Nadhari and three other militants were killed in a January 31 "crusader American drone strike against their car" in Shabwa province of southern Yemen, Al-Qaeda in the Arabian Peninsula said on Twitter.
AQAP named the three others as Said Bafaraj, Abdelsamie al-Haddaa and Azzam al-Hadrami.
Tribal sources had said four suspected militants were left charred in their car in a drone strike that day in Shabwa.
Nadhari had threatened France with further attacks like those in Paris on satirical magazine Charlie Hebdo and a Jewish supermarket that killed 17 people between January 7 and 9.
Another of the group's ideologues, Nasser bin Ali al-Ansi, claimed the attack on Charlie Hebdo on behalf of AQAP four days later.

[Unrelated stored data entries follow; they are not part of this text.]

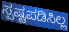
ಸ್ಪಷ್ಟಪಡಿಸಿಲ್ಲ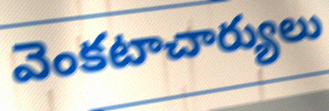
వెంకటాచార్యులు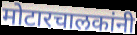
मोटारचालकांनी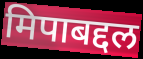
मिपाबद्दलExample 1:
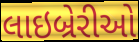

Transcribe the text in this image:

લાઇબ્રેરીઓ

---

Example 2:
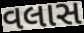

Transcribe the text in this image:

વલાસ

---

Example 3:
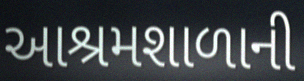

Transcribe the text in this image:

આશ્રમશાળાની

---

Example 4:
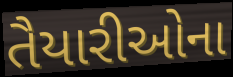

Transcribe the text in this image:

તૈયારીઓના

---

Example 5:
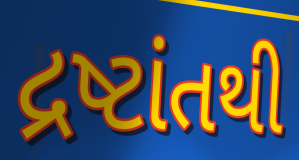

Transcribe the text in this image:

દ્રષ્ટાંતથી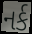
નર્ક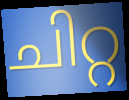
ചിറ്റ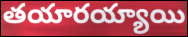
తయారయ్యాయి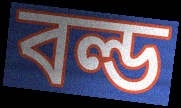
বল্ড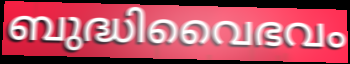
ബുദ്ധിവൈഭവം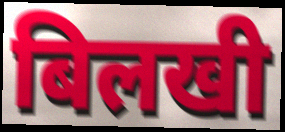
बिलखी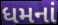
ધમનાંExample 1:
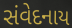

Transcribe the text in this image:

સંવેદનાય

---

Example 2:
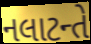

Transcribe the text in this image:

નલાટન્તે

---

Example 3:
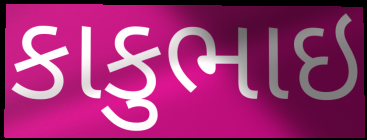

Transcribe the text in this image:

કાકુભાઇ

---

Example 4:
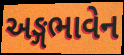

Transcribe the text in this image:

અઙ્ગભાવેન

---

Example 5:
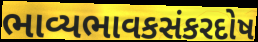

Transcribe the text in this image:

ભાવ્યભાવકસંકરદોષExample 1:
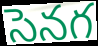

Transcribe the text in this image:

సెనగ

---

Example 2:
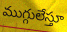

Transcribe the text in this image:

ముగ్గులేస్తూ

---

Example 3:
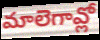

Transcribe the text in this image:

మాలెగావ్లో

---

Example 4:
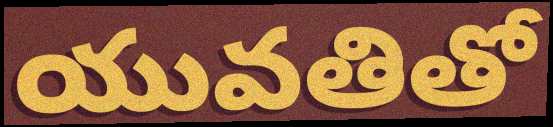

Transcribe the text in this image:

యువతితో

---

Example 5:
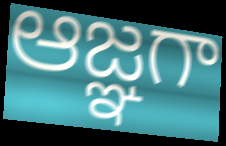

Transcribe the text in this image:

ఆజ్ఞగా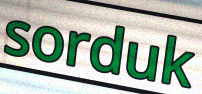
sorduk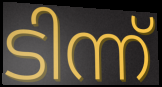
ടിന്ന്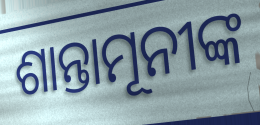
ଶାନ୍ତାମୂନୀଙ୍କ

Despite a political crisis in Yemen, US President Barack Obama on January 25 vowed no let-up in Washington's campaign against jihadists in Yemen.
He ruled out a US troop deployment in Yemen but said Washington would continue "to go after high value targets inside Yemen".

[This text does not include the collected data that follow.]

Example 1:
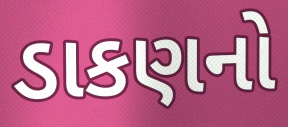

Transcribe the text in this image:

ડાકણનો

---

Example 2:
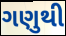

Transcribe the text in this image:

ગણુથી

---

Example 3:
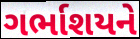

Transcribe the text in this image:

ગર્ભાશયને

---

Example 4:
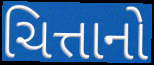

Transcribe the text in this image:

ચિત્તાનો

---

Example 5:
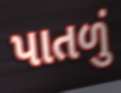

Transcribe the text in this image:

પાતળુંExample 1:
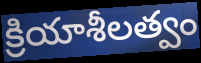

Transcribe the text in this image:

క్రియాశీలత్వం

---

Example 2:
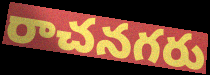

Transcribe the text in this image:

రాచనగరు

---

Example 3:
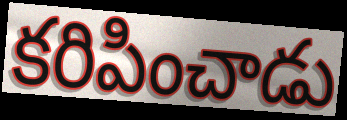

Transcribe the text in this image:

కరిపించాడు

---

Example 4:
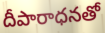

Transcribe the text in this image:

దీపారాధనతో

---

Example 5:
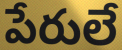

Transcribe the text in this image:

పేరులే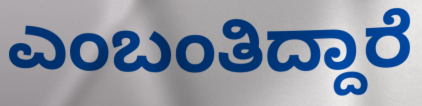
ಎಂಬಂತಿದ್ದಾರೆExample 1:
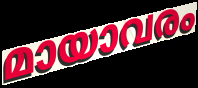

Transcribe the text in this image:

മായാവരം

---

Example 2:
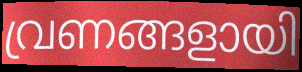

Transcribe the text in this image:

വ്രണങ്ങളായി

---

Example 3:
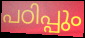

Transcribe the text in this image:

പഠിപ്പും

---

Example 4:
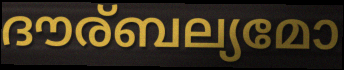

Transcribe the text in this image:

ദൗര്ബല്യമോ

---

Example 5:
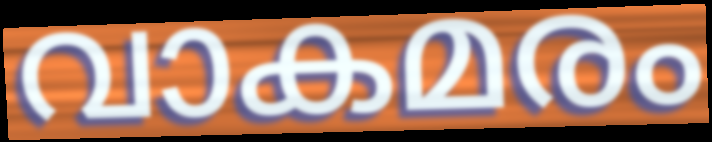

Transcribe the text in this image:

വാകമരം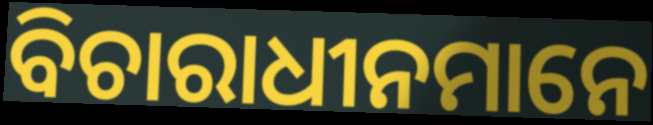
ବିଚାରାଧୀନମାନେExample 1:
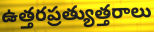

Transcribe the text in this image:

ఉత్తరప్రత్యుత్తరాలు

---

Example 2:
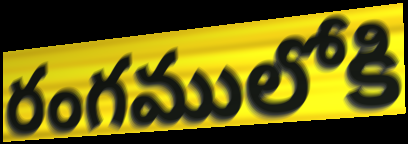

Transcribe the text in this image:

రంగములోకి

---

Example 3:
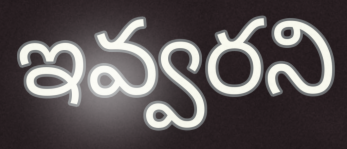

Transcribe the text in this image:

ఇవ్వరని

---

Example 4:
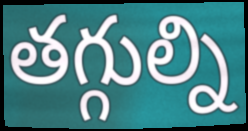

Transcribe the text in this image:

తగ్గుల్ని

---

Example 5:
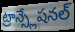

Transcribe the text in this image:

ట్రాన్స్లేషనల్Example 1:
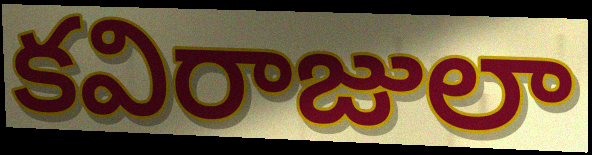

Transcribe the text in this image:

కవిరాజులా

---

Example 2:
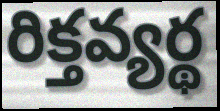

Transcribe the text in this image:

రిక్తవ్యర్థ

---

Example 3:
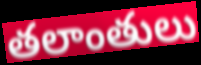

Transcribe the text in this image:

తలాంతులు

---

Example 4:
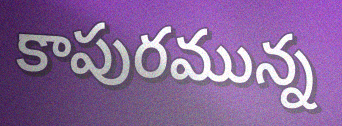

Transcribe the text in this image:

కాపురమున్న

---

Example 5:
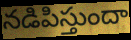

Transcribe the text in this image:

నడిపిస్తుందా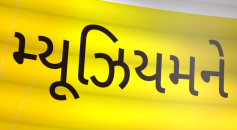
મ્યૂઝિયમનેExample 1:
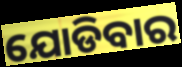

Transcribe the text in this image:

ଯୋଡିବାର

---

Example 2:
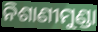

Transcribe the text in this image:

ନିଶାଣୀମୁଣ୍ଡା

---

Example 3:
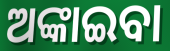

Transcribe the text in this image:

ଅଙ୍କାଇବା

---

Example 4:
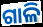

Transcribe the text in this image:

ଗାଳି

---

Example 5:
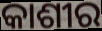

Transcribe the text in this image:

କାଶୀର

Western governments say it remains unclear if AQAP directly orchestrated the Charlie Hebdo attack, although they do believe one or both of the attackers, brothers Said and Cherif Kouachi, spent time with jihadists in Yemen.

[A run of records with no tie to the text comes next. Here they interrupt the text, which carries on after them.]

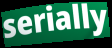
seriallyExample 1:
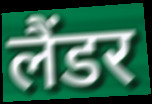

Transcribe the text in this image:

लैंडर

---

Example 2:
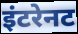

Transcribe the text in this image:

इंटरेनट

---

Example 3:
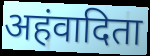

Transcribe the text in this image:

अहंवादिता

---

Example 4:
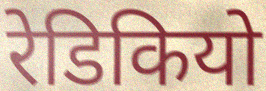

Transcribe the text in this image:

रेडिकियो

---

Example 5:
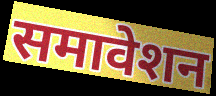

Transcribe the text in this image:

समावेशन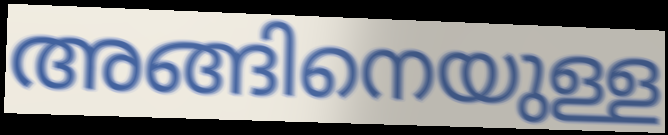
അങ്ങിനെയുള്ളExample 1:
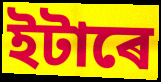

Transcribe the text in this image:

ইটাৰে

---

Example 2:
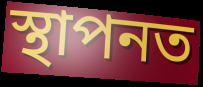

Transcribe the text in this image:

স্থাপনত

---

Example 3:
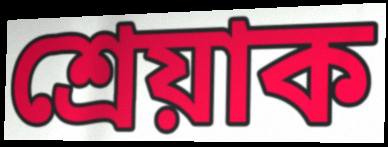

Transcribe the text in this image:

শ্ৰেয়াক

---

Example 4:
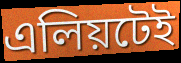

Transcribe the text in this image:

এলিয়টেই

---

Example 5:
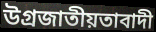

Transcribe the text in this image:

উগ্ৰজাতীয়তাবাদী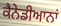
ਕੈਨੇਡੀਆਨਾਂ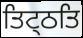
ਤਿਟ੍ਠਤਿ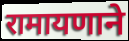
रामायणानेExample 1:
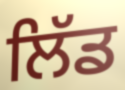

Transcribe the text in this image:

ਲਿੱਡ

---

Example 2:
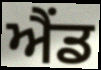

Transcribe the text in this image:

ਐੰਡ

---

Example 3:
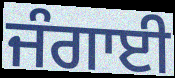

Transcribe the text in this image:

ਜੰਗਾਈ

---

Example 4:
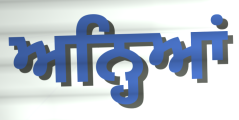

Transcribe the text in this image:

ਅਨ੍ਹਿਆਂ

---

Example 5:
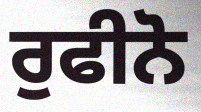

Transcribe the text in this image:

ਰੁਫੀਨੋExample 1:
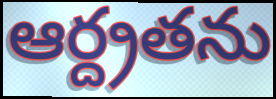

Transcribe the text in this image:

ఆర్ద్రతను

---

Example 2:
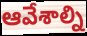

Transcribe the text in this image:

AQAP was formed in 2009 after a merger between militants in Yemen and Saudi Arabia.
According to the New America Foundation, the United States has carried out more than 110 strikes on targets in Yemen since 2009, mostly using drones.
In September 2011, a drone strike killed US-Yemeni cleric Anwar al-Awlaqi, the AQAP leader accused of instigating a string of attacks against the United States.